__Exercice court__
Rédigez la suite du passage sur l'escrime, en reprenant juste après sa dernière phrase.

__Passage fourni__
================================

Les gardes sont le fondement de l’escrime, la première chose que l’on apprend, avec les exercices permettant d’apprendre à passer de l’une à l’autre, et les exercices faisant travailler les pas. Cela dit, ce qui suit immédiatement est l’apprentissage de l’objectif même de l’escrime : les coups. Quoiqu’on se raconte, et quels que soient les objectifs qui poussent quelqu’un à apprendre l’escrime, le but technique de toute escrime un tant soit peu réaliste est de permettre, par un entraînement rigoureux du corps et de l’esprit, de tuer, incapaciter, ou immobiliser un adversaire le plus rapidement possible, avec le moins d’efforts possibles, et la prise de risque la plus faible possible. Ceci fait de l’escrime un art extrêmement offensif. On voit pas mal de controverses au sujet du Kendo et de sa nature, pour certains, suicidaire. En effet l’escrime japonaise est toute entière basée sur l’attaque. Mais pour qui la pratique, il devient vite évident que :

-                      La meilleure défense est de prendre l’initiative et de la garder, de sorte que son adversaire subisse le combat au lieu de le mener. C’est le fameux concept de défense dans l’attaque.

================================

__Extrait de données__
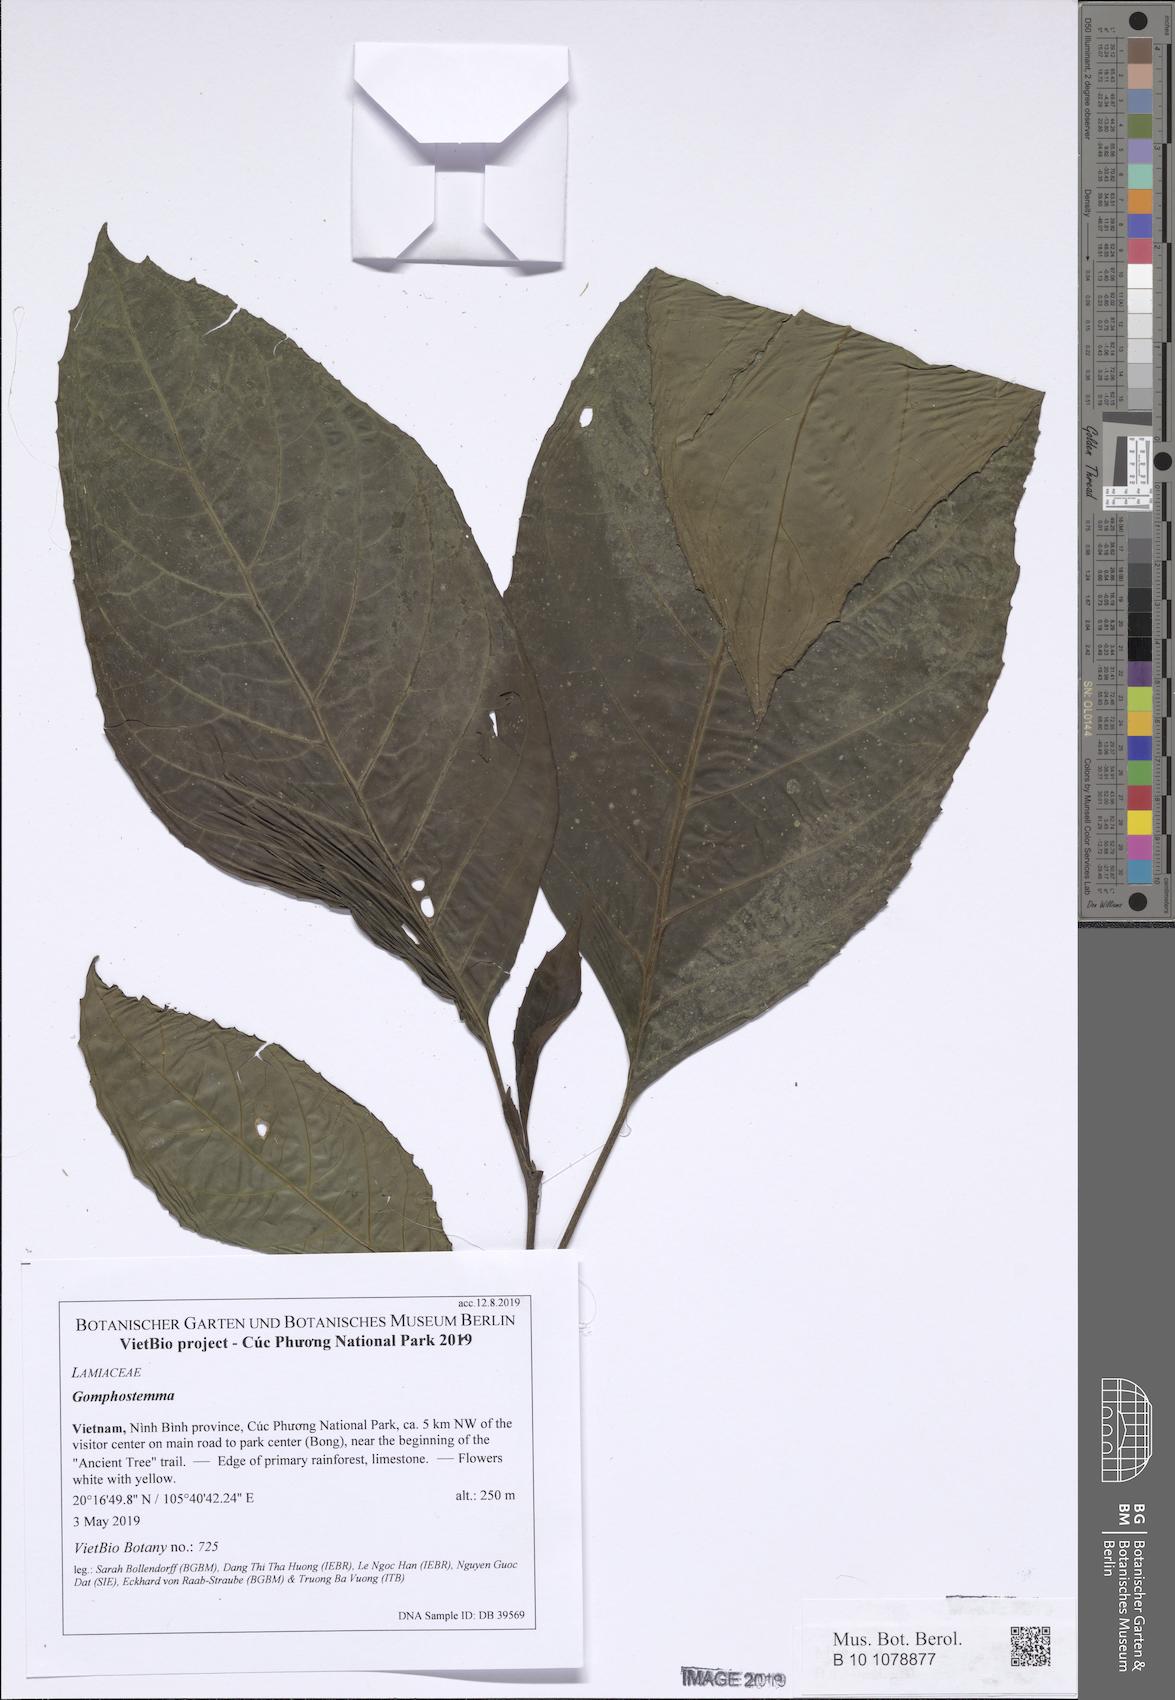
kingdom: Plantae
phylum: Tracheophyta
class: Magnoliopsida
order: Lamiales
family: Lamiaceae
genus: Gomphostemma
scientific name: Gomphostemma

================================

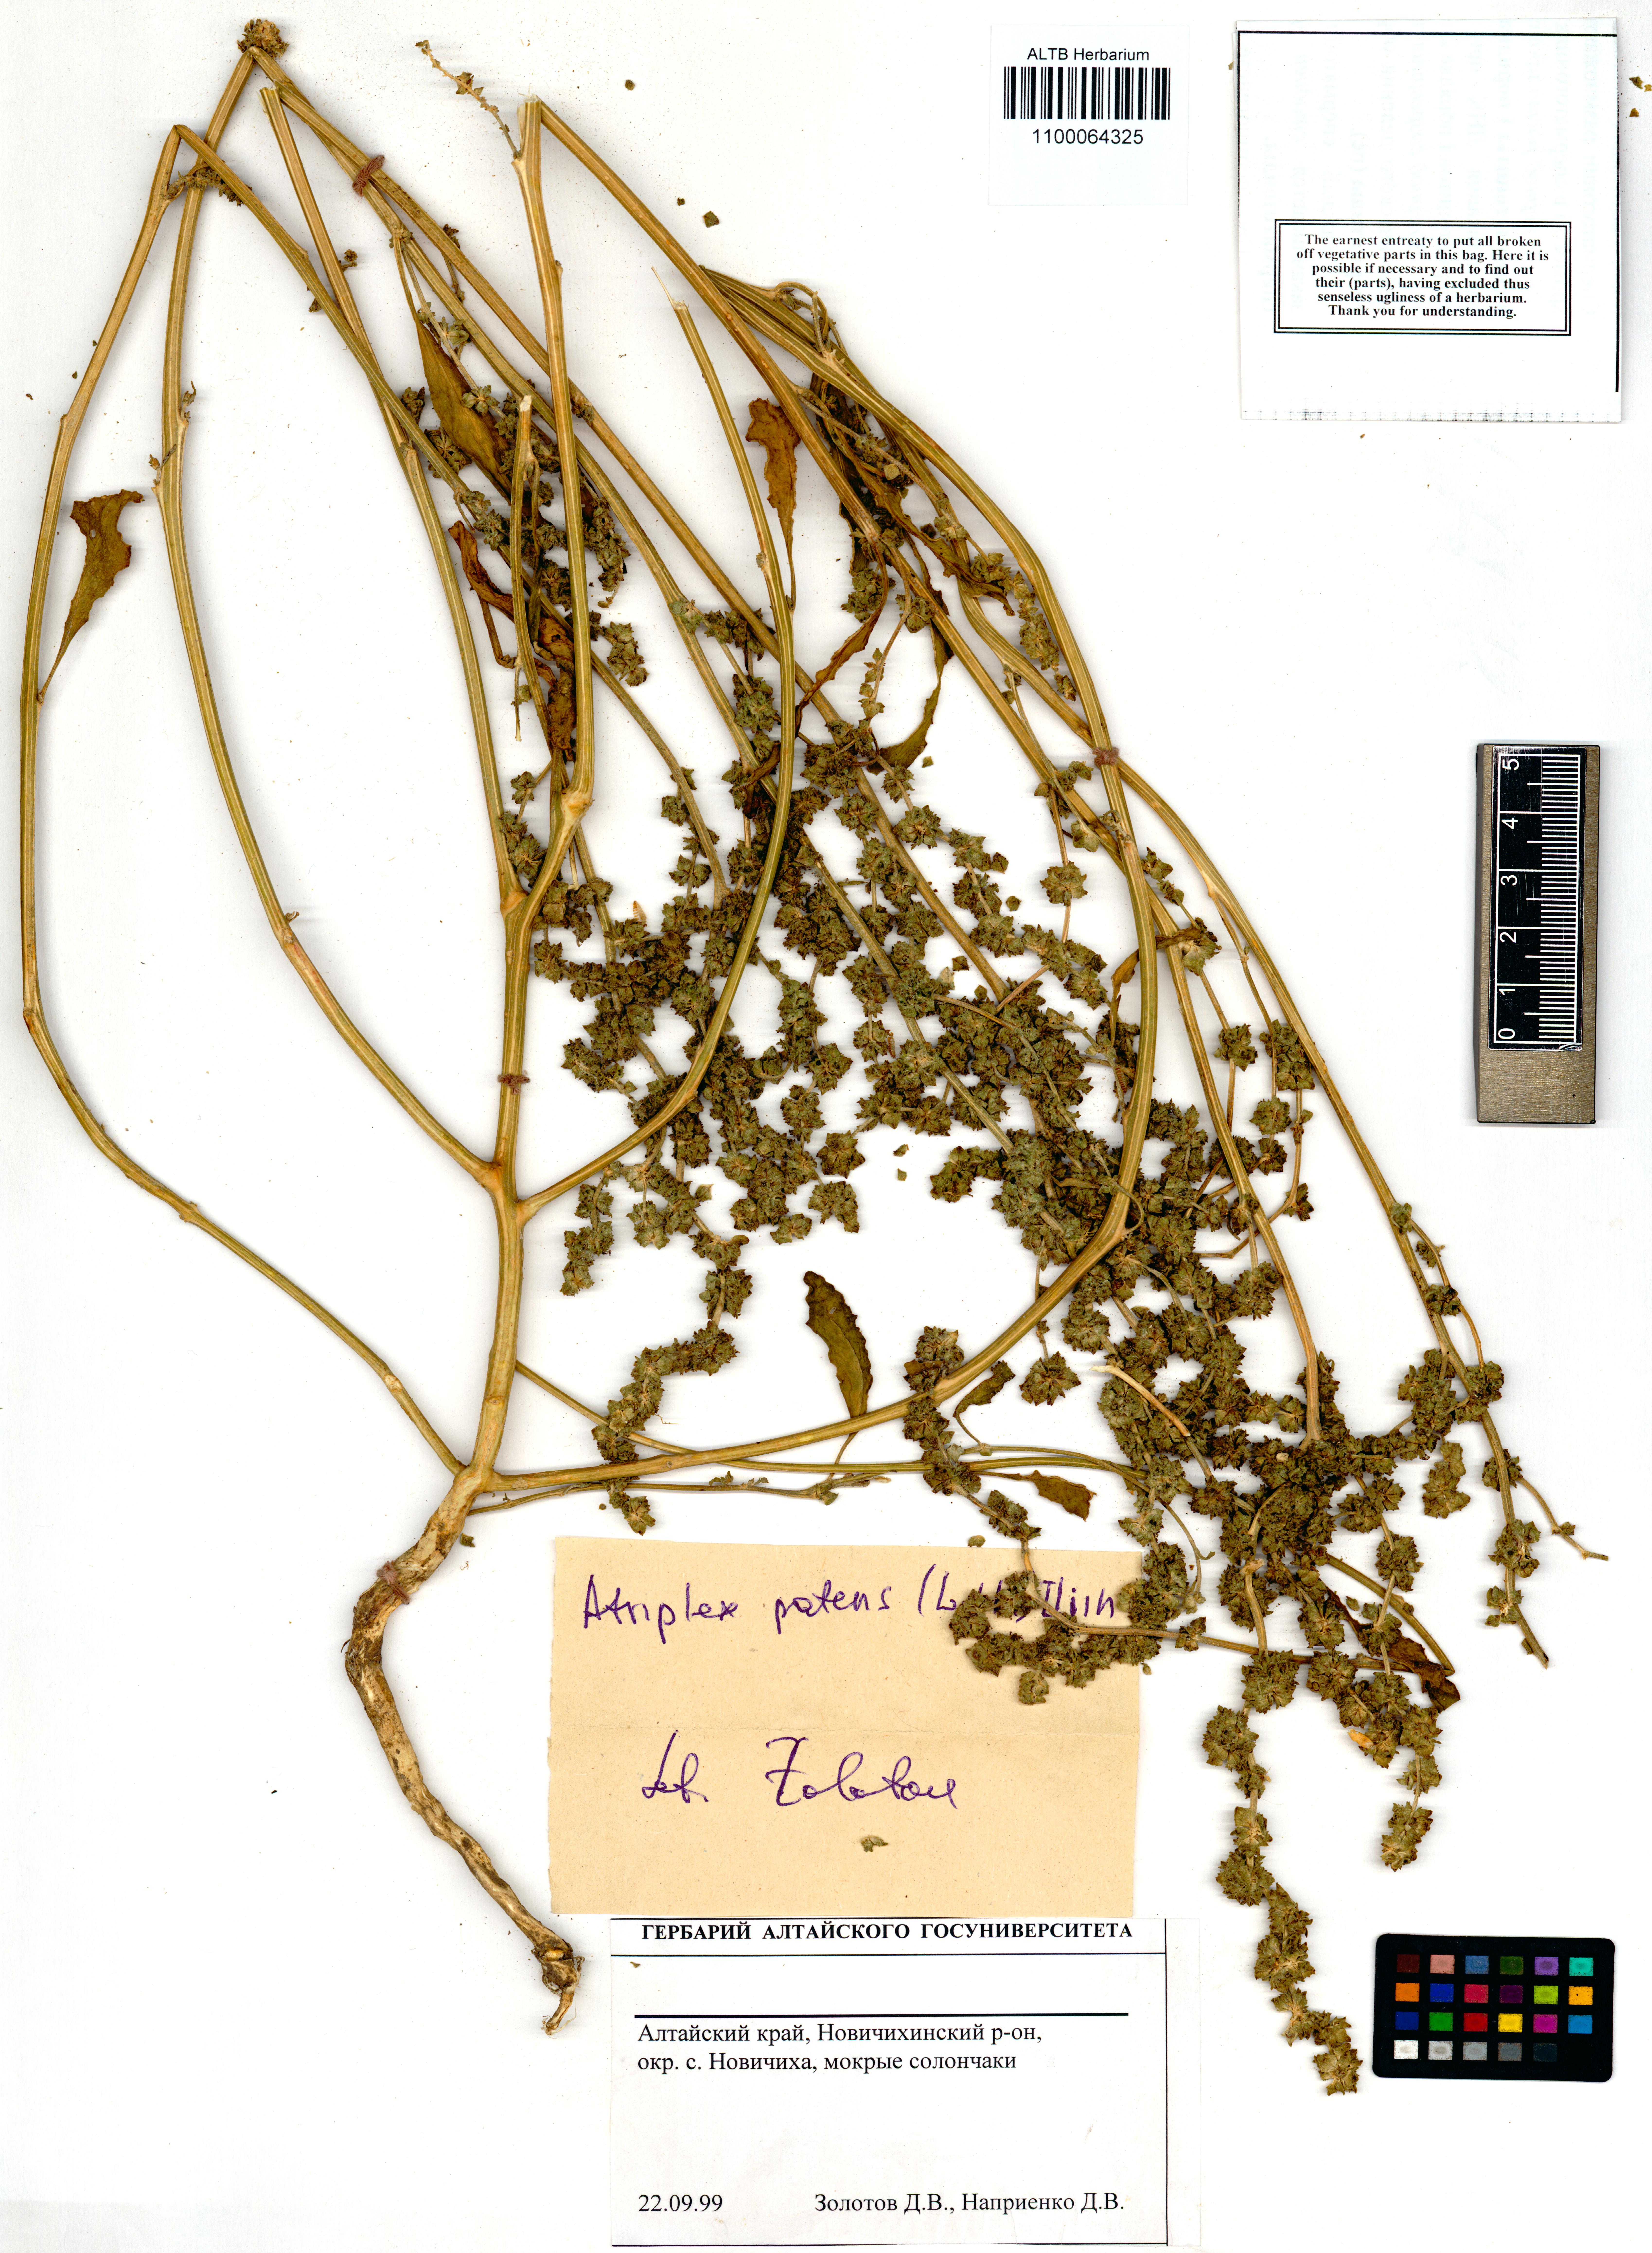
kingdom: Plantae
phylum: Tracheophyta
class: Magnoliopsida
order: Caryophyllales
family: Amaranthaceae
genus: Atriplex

================================

__Réponse__
-                      Quelque soit son talent, partir avec l’idée de se défendre dans un combat est s’assurer une défaite rapide. Si une défense n’aboutit pas dans le même geste ou juste celui qui suit à une attaque fructueuse, elle ne fait que délayer l’issue inéluctable du combat.

-                      Par nature, un combat d’escrime est très court. Un combat qui se prolonge au-delà de trois attaques de la part des deux combattants est une rareté qui signe en général le manque d’esprit offensif de l’un des deux, voire des deux combattants.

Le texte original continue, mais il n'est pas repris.